**What the task requires:** Copy out the text of the items below, swapping "Sommerpause" for "Ferienpause" wherever it appears and changing nothing else. Leave the pictures out.

==== Materials provided ====

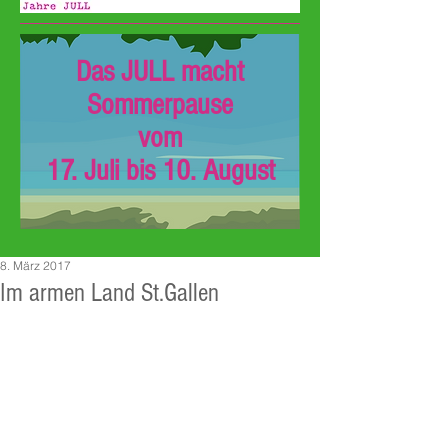
Das JULL macht
Sommerpause
vom
17. Juli bis 10. August
8. März 2017
Im armen Land St.Gallen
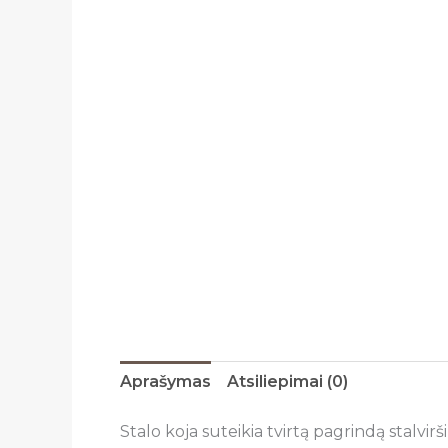
Aprašymas
Atsiliepimai (0)
Stalo koja suteikia tvirtą pagrindą stalvirši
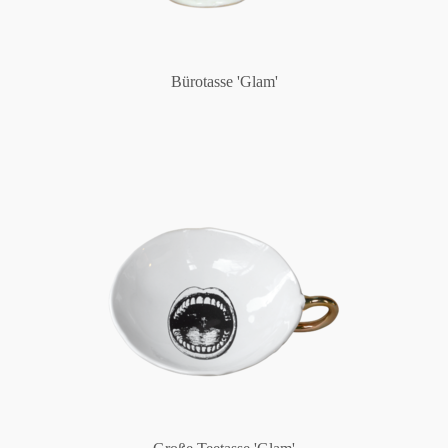
Bürotasse 'Glam'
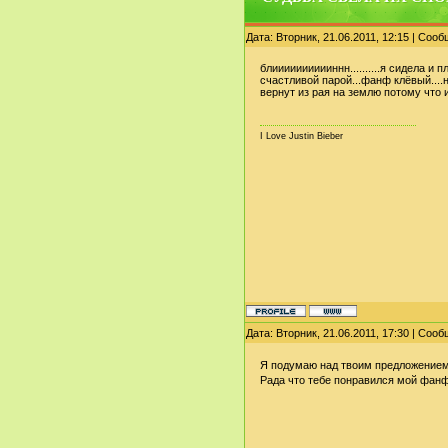
Дата: Вторник, 21.06.2011, 12:15 | Соо
блииииииииииннн..........я сидела и пл
счастливой парой...фанф клёвый....но 
вернут из рая на землю потому что 
I Love Justin Bieber
Дата: Вторник, 21.06.2011, 17:30 | Соо
Я подумаю над твоим предложение
Рада что тебе понравился мой фанф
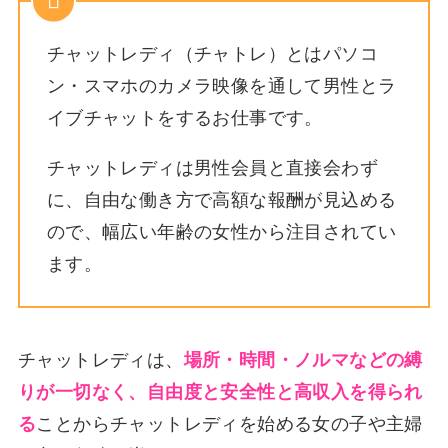
チャットレディ（チャトレ）とはパソコ
ン・スマホのカメラ映像を通して男性とラ
イブチャットをするお仕事です。
チャットレディは男性会員と直接会わず
に、自由な働き方で高額な報酬が見込める
ので、幅広い年齢の女性から注目されてい
ます。
チャットレディは、
場所・時間・ノルマなどの縛
りが一切なく、自由度と安全性と高収入を得られ
る
ことからチャットレディを始める女の子や主婦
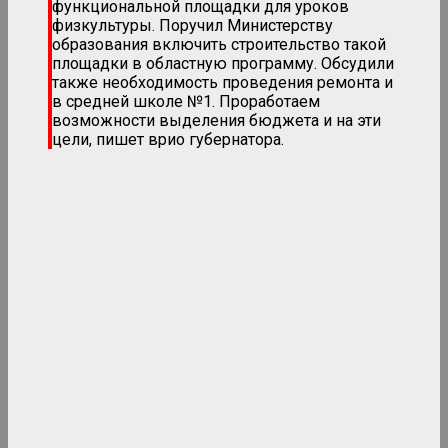
функциональной площадки для уроков
физкультуры. Поручил Министерству
образования включить строительство такой
площадки в областную программу. Обсудили
также необходимость проведения ремонта и
в средней школе №1. Проработаем
возможности выделения бюджета и на эти
цели, пишет врио губернатора.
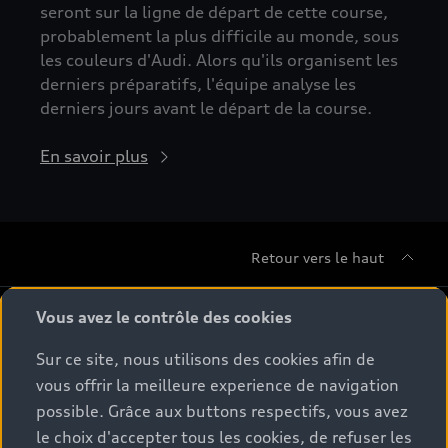
seront sur la ligne de départ de cette course,
probablement la plus difficile au monde, sous
les couleurs d'Audi. Alors qu'ils organisent les
derniers préparatifs, l'équipe analyse les
derniers jours avant le départ de la course.
En savoir plus
Retour vers le haut
Gamme
Vous avez le contrôle des cookies
Sur ce site, nous utilisons des cookies afin de
Conseil & achat
Tous les modèles
vous offrir la meilleure experience de navigation
possible. Grâce aux buttons respectifs, vous avez
Comparer les modèles
Service & Accessoires
le choix d'accepter tous les cookies, de refuser les
Offres du moment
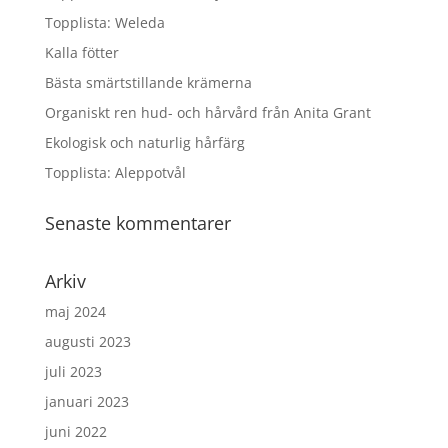
Topplista: Weleda
Kalla fötter
Bästa smärtstillande krämerna
Organiskt ren hud- och hårvård från Anita Grant
Ekologisk och naturlig hårfärg
Topplista: Aleppotvål
Senaste kommentarer
Arkiv
maj 2024
augusti 2023
juli 2023
januari 2023
juni 2022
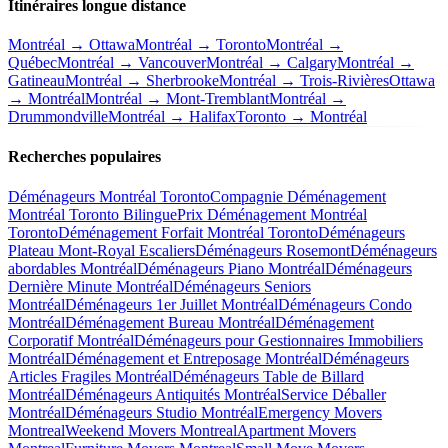
Itinéraires longue distance
Montréal → Ottawa
Montréal → Toronto
Montréal →
Québec
Montréal → Vancouver
Montréal → Calgary
Montréal →
Gatineau
Montréal → Sherbrooke
Montréal → Trois-Rivières
Ottawa
→ Montréal
Montréal → Mont-Tremblant
Montréal →
Drummondville
Montréal → Halifax
Toronto → Montréal
Recherches populaires
Déménageurs Montréal Toronto
Compagnie Déménagement
Montréal Toronto Bilingue
Prix Déménagement Montréal
Toronto
Déménagement Forfait Montréal Toronto
Déménageurs
Plateau Mont-Royal Escaliers
Déménageurs Rosemont
Déménageurs
abordables Montréal
Déménageurs Piano Montréal
Déménageurs
Dernière Minute Montréal
Déménageurs Seniors
Montréal
Déménageurs 1er Juillet Montréal
Déménageurs Condo
Montréal
Déménagement Bureau Montréal
Déménagement
Corporatif Montréal
Déménageurs pour Gestionnaires Immobiliers
Montréal
Déménagement et Entreposage Montréal
Déménageurs
Articles Fragiles Montréal
Déménageurs Table de Billard
Montréal
Déménageurs Antiquités Montréal
Service Déballer
Montréal
Déménageurs Studio Montréal
Emergency Movers
Montreal
Weekend Movers Montreal
Apartment Movers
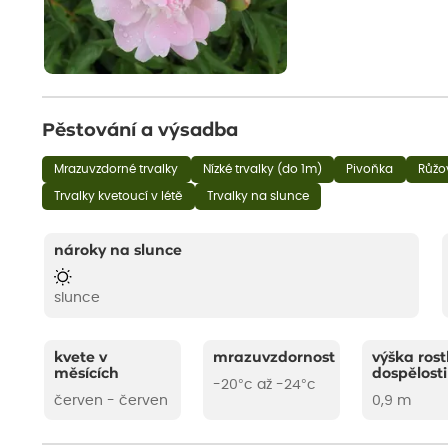
Pěstování a výsadba
Mrazuvzdorné trvalky
Nízké trvalky (do 1m)
Pivoňka
Růžov
Trvalky kvetoucí v létě
Trvalky na slunce
nároky na slunce
slunce
kvete v
mrazuvzdornost
výška rost
měsících
dospělosti
-20°c až -24°c
červen - červen
0,9 m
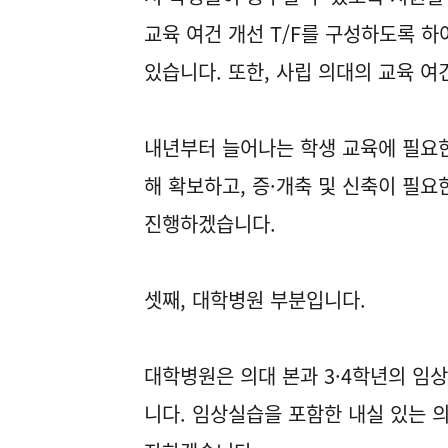
교육 여건 개선 T/F를 구성하도록 
있습니다. 또한, 사립 의대의 교육 
내년부터 늘어나는 학생 교육에 필요한
해 확보하고, 증·개축 및 신축이 필
진행하겠습니다.
셋째, 대학병원 부분입니다.
대학병원은 의대 본과 3·4학년의 임
니다. 임상실습을 포함한 내실 있는 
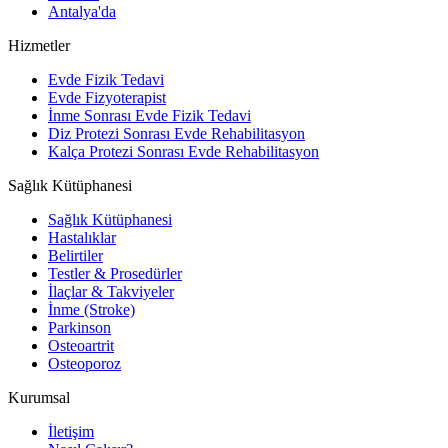
Antalya'da
Hizmetler
Evde Fizik Tedavi
Evde Fizyoterapist
İnme Sonrası Evde Fizik Tedavi
Diz Protezi Sonrası Evde Rehabilitasyon
Kalça Protezi Sonrası Evde Rehabilitasyon
Sağlık Kütüphanesi
Sağlık Kütüphanesi
Hastalıklar
Belirtiler
Testler & Prosedürler
İlaçlar & Takviyeler
İnme (Stroke)
Parkinson
Osteoartrit
Osteoporoz
Kurumsal
İletişim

====

**Your solution:**
Das JULL macht
Ferienpause
vom
17. Juli bis 10. August
8. März 2017
Im armen Land St.Gallen
Aprašymas
Atsiliepimai (0)
Stalo koja suteikia tvirtą pagrindą stalvirši
Bürotasse 'Glam'
Дата: Вторник, 21.06.2011, 12:15 | Соо
блииииииииииннн..........я сидела и пл
счастливой парой...фанф клёвый....но 
вернут из рая на землю потому что 
I Love Justin Bieber
Дата: Вторник, 21.06.2011, 17:30 | Соо
Я подумаю над твоим предложение
Рада что тебе понравился мой фанф
チャットレディ（チャトレ）とはパソコ
ン・スマホのカメラ映像を通して男性とラ
イブチャットをするお仕事です。
チャットレディは男性会員と直接会わず
に、自由な働き方で高額な報酬が見込める
ので、幅広い年齢の女性から注目されてい
ます。
チャットレディは、
場所・時間・ノルマなどの縛
りが一切なく、自由度と安全性と高収入を得られ
る
ことからチャットレディを始める女の子や主婦
функциональной площадки для уроков
физкультуры. Поручил Министерству
образования включить строительство такой
площадки в областную программу. Обсудили
также необходимость проведения ремонта и
в средней школе №1. Проработаем
возможности выделения бюджета и на эти
цели, пишет врио губернатора.
seront sur la ligne de départ de cette course,
probablement la plus difficile au monde, sous
les couleurs d'Audi. Alors qu'ils organisent les
derniers préparatifs, l'équipe analyse les
derniers jours avant le départ de la course.
En savoir plus
Retour vers le haut
Gamme
Vous avez le contrôle des cookies
Sur ce site, nous utilisons des cookies afin de
Conseil & achat
Tous les modèles
vous offrir la meilleure experience de navigation
possible. Grâce aux buttons respectifs, vous avez
Comparer les modèles
Service & Accessoires
le choix d'accepter tous les cookies, de refuser les
Offres du moment
Topplista: Weleda
Kalla fötter
Bästa smärtstillande krämerna
Organiskt ren hud- och hårvård från Anita Grant
Ekologisk och naturlig hårfärg
Topplista: Aleppotvål
Senaste kommentarer
Arkiv
maj 2024
augusti 2023
juli 2023
januari 2023
juni 2022
Itinéraires longue distance
Montréal → Ottawa
Montréal → Toronto
Montréal →
Québec
Montréal → Vancouver
Montréal → Calgary
Montréal →
Gatineau
Montréal → Sherbrooke
Montréal → Trois-Rivières
Ottawa
→ Montréal
Montréal → Mont-Tremblant
Montréal →
Drummondville
Montréal → Halifax
Toronto → Montréal
Recherches populaires
Déménageurs Montréal Toronto
Compagnie Déménagement
Montréal Toronto Bilingue
Prix Déménagement Montréal
Toronto
Déménagement Forfait Montréal Toronto
Déménageurs
Plateau Mont-Royal Escaliers
Déménageurs Rosemont
Déménageurs
abordables Montréal
Déménageurs Piano Montréal
Déménageurs
Dernière Minute Montréal
Déménageurs Seniors
Montréal
Déménageurs 1er Juillet Montréal
Déménageurs Condo
Montréal
Déménagement Bureau Montréal
Déménagement
Corporatif Montréal
Déménageurs pour Gestionnaires Immobiliers
Montréal
Déménagement et Entreposage Montréal
Déménageurs
Articles Fragiles Montréal
Déménageurs Table de Billard
Montréal
Déménageurs Antiquités Montréal
Service Déballer
Montréal
Déménageurs Studio Montréal
Emergency Movers
Montreal
Weekend Movers Montreal
Apartment Movers
Pěstování a výsadba
Mrazuvzdorné trvalky
Nízké trvalky (do 1m)
Pivoňka
Růžov
Trvalky kvetoucí v létě
Trvalky na slunce
nároky na slunce
slunce
kvete v
mrazuvzdornost
výška rost
měsících
dospělosti
-20°c až -24°c
červen - červen
0,9 m
교육 여건 개선 T/F를 구성하도록 
있습니다. 또한, 사립 의대의 교육 
내년부터 늘어나는 학생 교육에 필요한
해 확보하고, 증·개축 및 신축이 필
진행하겠습니다.
셋째, 대학병원 부분입니다.
대학병원은 의대 본과 3·4학년의 임
니다. 임상실습을 포함한 내실 있는 
Antalya'da
Hizmetler
Evde Fizik Tedavi
Evde Fizyoterapist
İnme Sonrası Evde Fizik Tedavi
Diz Protezi Sonrası Evde Rehabilitasyon
Kalça Protezi Sonrası Evde Rehabilitasyon
Sağlık Kütüphanesi
Sağlık Kütüphanesi
Hastalıklar
Belirtiler
Testler & Prosedürler
İlaçlar & Takviyeler
İnme (Stroke)
Parkinson
Osteoartrit
Osteoporoz
Kurumsal
İletişim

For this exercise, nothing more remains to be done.